A new approach to monitoring LLM models
A major breakthrough in the anti-spam race came from stepping back and addressing the problem more broadly. This led to the identification of sender reputation as the key signal – where the message originated was more important than the text patterns in the message itself. We need a similarly powerful approach for LLMs: prompt filtering alone won’t be enough by itself.
The takeaway: proactive operational monitoring and alerting for production LLM-based applications will be essential. Models will change their answers over time, sometimes correctly, but often introducing errors or hallucinations. Attackers will attempt to manipulate models through prompts, resulting in unwanted responses that must be tracked and addressed.
This is why we advocate for a new infrastructure element dedicated to both operational and security monitoring of LLM models – similar to the anti-spam and content filtering gateways that emerged in earlier iterations of Internet infrastructure.
Introducing Aguru Safeguard
Aguru’s solution to this problem is Safeguard, an on-premises software that monitors the prompts and responses sent to LLM backends within your applications. Requiring no code changes, Safeguard uses semantic analysis to track drift in the model’s responses over time. You can benchmark behavior against “golden responses” and measure semantic drift as the LLM’s outputs evolve. Significant changes trigger alerts, enabling your team to investigate and take appropriate action.

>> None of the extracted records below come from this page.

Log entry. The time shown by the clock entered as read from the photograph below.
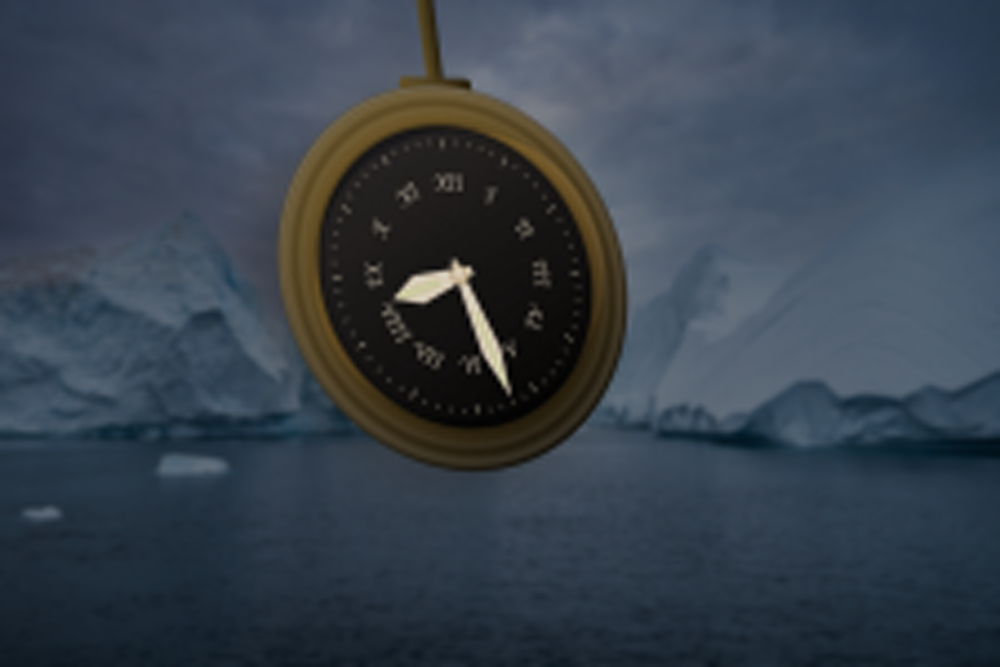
8:27
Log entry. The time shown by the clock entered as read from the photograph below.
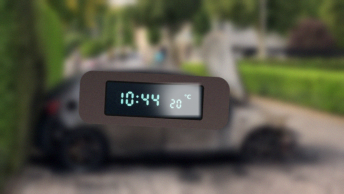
10:44
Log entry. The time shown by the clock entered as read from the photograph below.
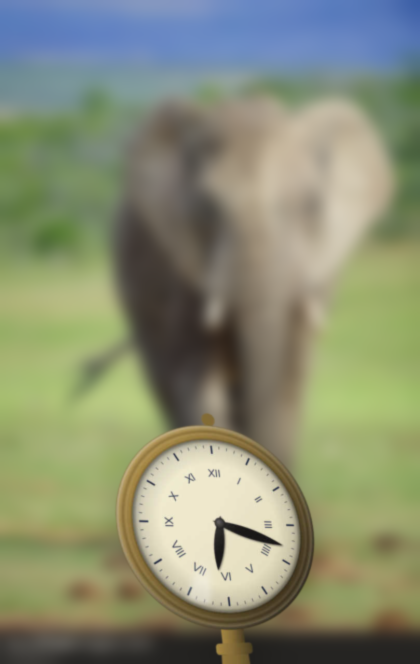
6:18
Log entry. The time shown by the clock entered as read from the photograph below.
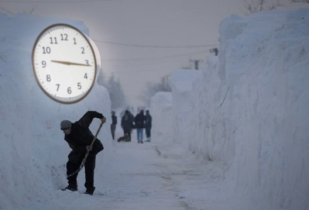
9:16
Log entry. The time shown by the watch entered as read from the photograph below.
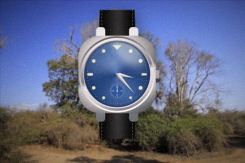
3:23
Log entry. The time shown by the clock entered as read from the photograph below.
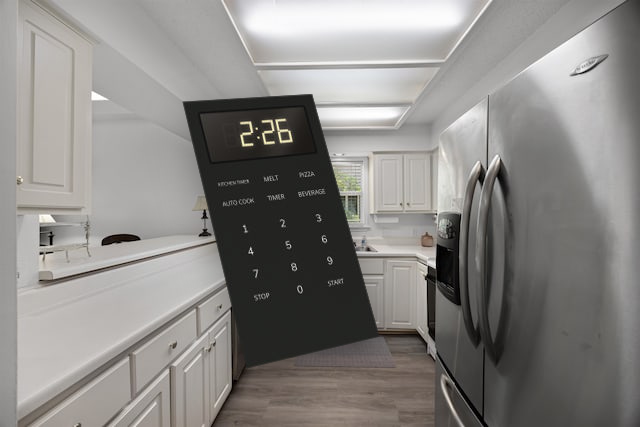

Safeguard also employs custom models to evaluate your LLM’s output, identifying hallucinations or patterns that shouldn’t be present. Alerts are logged and can be sent to security management systems, integrating seamlessly into security operations and response centers.
What Safeguard offers today is just the beginning. As LLM deployments grow, we anticipate that attackers will become more sophisticated, requiring new techniques to monitor and manage prompts and responses. Safeguard’s pluggable architecture is designed to evolve, allowing Aguru to expand its capabilities for a comprehensive “defense in depth” strategy.